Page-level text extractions

^^^^

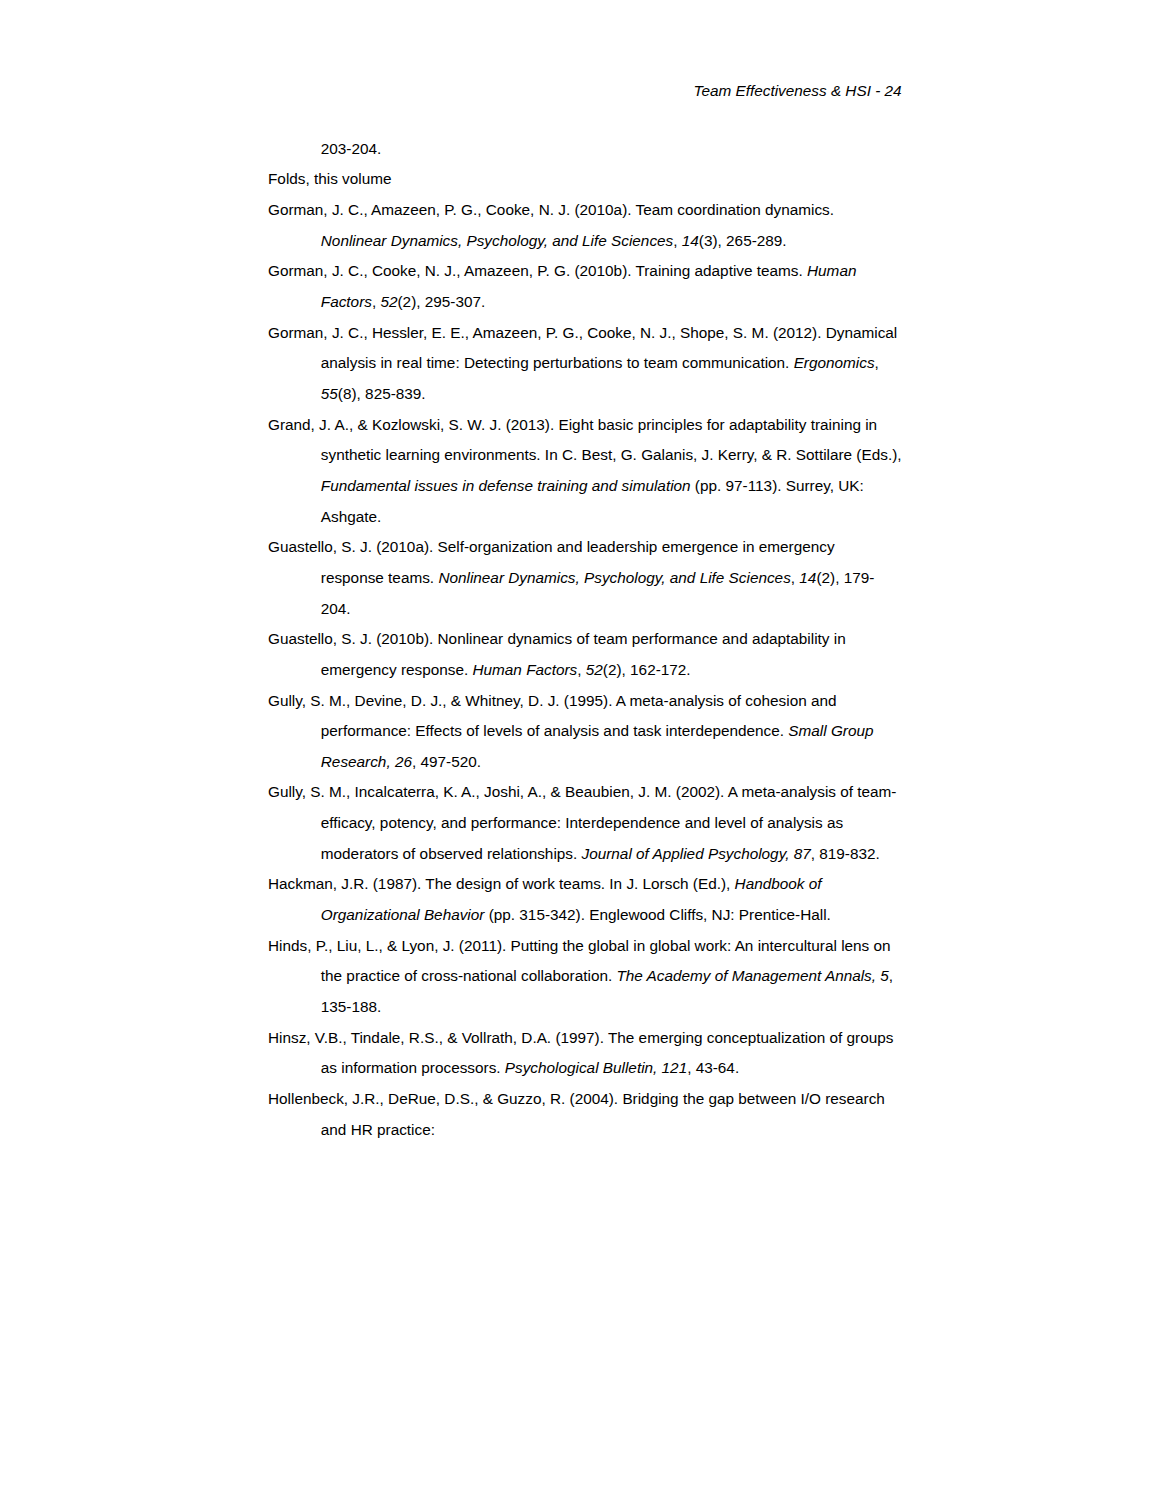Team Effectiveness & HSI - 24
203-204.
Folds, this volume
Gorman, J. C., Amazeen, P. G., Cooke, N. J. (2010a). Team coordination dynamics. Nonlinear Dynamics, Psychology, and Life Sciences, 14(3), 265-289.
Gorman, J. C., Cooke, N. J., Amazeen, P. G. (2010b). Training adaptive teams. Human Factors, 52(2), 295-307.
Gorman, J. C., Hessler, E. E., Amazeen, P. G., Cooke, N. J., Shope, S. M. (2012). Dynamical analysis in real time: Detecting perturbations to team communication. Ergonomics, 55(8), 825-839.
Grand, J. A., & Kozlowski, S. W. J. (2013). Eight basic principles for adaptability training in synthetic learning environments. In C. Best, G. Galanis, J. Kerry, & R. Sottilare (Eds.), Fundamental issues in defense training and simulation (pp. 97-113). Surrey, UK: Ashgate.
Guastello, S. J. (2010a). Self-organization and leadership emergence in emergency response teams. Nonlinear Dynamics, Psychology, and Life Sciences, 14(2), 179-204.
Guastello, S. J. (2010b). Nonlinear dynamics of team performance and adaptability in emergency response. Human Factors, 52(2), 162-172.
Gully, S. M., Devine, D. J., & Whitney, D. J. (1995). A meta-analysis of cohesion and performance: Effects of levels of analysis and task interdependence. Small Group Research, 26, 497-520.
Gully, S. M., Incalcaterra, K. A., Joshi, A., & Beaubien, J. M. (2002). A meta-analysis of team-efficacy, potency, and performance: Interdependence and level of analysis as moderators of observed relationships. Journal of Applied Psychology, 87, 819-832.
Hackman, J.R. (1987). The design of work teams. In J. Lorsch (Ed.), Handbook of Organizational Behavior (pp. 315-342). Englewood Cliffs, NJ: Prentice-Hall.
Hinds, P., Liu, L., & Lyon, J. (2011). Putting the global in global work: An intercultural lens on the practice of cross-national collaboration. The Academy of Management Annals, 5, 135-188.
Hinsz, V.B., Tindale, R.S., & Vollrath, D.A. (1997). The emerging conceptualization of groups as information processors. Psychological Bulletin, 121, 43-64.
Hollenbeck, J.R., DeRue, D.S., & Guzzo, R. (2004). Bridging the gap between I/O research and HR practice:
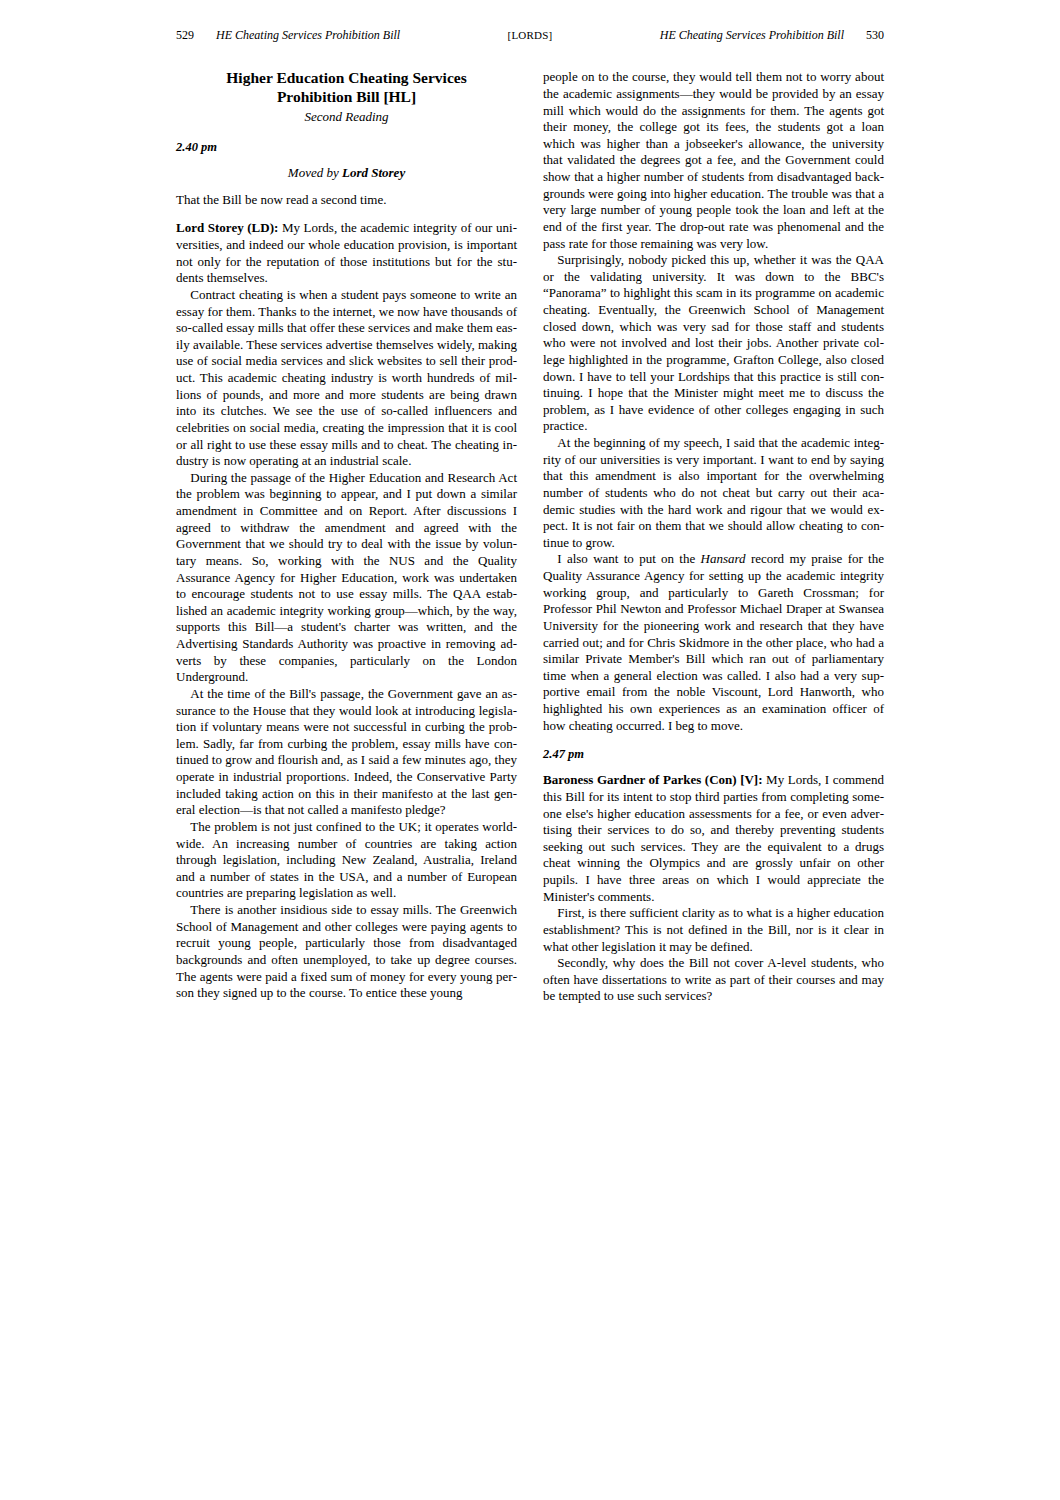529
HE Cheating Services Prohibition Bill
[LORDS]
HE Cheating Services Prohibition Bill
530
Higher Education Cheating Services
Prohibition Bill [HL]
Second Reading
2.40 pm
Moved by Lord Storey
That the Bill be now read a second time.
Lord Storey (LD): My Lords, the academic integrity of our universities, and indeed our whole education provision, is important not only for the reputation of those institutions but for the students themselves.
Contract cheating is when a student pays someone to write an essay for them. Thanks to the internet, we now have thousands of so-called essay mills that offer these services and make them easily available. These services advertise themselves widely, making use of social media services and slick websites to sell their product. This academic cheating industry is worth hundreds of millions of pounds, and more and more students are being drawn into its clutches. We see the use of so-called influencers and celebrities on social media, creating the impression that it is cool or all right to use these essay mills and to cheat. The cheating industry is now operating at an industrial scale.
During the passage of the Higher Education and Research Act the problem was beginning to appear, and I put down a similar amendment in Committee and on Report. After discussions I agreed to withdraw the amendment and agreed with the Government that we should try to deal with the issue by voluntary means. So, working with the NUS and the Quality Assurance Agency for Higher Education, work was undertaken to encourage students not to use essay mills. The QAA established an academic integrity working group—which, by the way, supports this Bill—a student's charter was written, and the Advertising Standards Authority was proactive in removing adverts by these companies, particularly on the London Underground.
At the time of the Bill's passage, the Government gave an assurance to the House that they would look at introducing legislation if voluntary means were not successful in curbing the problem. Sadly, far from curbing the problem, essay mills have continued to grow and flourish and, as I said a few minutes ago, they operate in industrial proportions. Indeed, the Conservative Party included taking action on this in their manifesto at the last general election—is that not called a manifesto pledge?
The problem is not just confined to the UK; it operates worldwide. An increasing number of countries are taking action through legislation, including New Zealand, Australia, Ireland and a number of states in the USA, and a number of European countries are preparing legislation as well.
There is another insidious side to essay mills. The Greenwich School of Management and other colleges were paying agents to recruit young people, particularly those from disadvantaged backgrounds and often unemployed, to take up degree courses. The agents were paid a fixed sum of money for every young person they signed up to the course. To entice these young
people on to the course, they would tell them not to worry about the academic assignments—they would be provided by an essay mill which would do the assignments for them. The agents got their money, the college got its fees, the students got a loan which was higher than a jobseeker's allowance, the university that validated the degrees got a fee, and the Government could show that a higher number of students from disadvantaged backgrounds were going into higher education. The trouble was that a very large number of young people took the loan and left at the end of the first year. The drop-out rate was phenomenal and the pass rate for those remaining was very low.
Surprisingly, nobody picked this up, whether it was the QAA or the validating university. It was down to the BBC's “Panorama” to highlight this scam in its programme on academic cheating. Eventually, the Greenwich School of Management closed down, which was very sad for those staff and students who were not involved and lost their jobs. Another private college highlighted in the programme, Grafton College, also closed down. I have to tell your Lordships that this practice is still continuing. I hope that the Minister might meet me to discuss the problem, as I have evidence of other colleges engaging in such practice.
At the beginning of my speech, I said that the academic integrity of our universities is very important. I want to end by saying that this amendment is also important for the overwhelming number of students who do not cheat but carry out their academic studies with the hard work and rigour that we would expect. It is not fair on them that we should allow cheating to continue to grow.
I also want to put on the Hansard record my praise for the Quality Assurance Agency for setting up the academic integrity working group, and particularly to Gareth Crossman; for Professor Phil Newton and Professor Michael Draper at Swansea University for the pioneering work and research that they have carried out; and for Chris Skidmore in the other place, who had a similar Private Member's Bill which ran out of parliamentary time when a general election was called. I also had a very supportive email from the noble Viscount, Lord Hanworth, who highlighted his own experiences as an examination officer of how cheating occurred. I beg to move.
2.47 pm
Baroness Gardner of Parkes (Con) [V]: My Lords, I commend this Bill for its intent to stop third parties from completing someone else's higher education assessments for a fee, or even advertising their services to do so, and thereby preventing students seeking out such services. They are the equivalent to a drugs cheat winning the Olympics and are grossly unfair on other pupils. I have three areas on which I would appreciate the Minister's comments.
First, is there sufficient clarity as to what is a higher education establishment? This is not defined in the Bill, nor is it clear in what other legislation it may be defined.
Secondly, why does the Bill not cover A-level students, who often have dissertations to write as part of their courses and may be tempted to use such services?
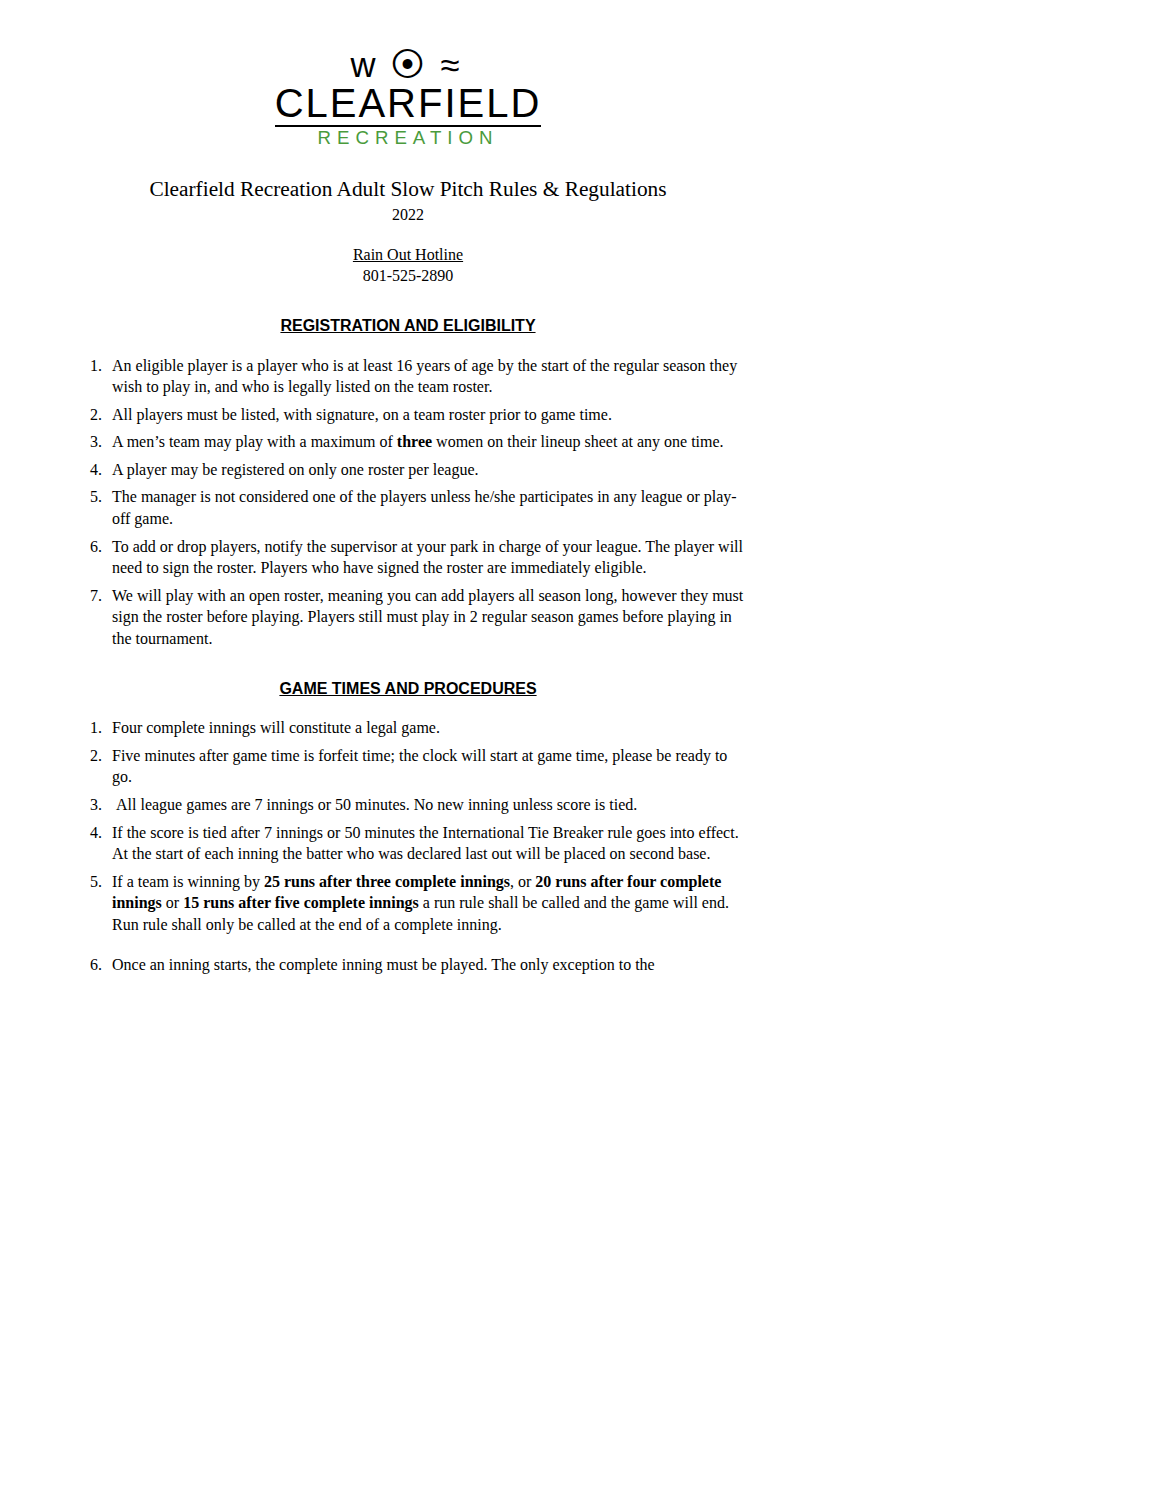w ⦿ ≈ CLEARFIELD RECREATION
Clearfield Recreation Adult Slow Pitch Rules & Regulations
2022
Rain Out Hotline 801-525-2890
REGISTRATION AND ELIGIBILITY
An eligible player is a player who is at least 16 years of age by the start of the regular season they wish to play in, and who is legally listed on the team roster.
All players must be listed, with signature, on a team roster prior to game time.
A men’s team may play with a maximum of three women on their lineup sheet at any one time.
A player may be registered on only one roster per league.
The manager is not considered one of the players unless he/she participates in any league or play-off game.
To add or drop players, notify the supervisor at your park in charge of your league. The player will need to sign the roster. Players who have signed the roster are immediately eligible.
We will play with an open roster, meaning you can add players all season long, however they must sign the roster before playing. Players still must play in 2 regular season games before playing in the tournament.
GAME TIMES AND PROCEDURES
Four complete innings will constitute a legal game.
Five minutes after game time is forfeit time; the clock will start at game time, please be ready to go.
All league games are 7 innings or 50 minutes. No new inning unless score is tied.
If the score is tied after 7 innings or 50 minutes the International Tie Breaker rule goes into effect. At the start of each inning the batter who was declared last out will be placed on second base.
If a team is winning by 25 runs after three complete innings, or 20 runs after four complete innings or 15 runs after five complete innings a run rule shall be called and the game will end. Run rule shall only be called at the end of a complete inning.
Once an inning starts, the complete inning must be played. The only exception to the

^^^^

# Task instructions
The answer should be one number: how many lines of the data above contain "people".

# Response to this exercise
2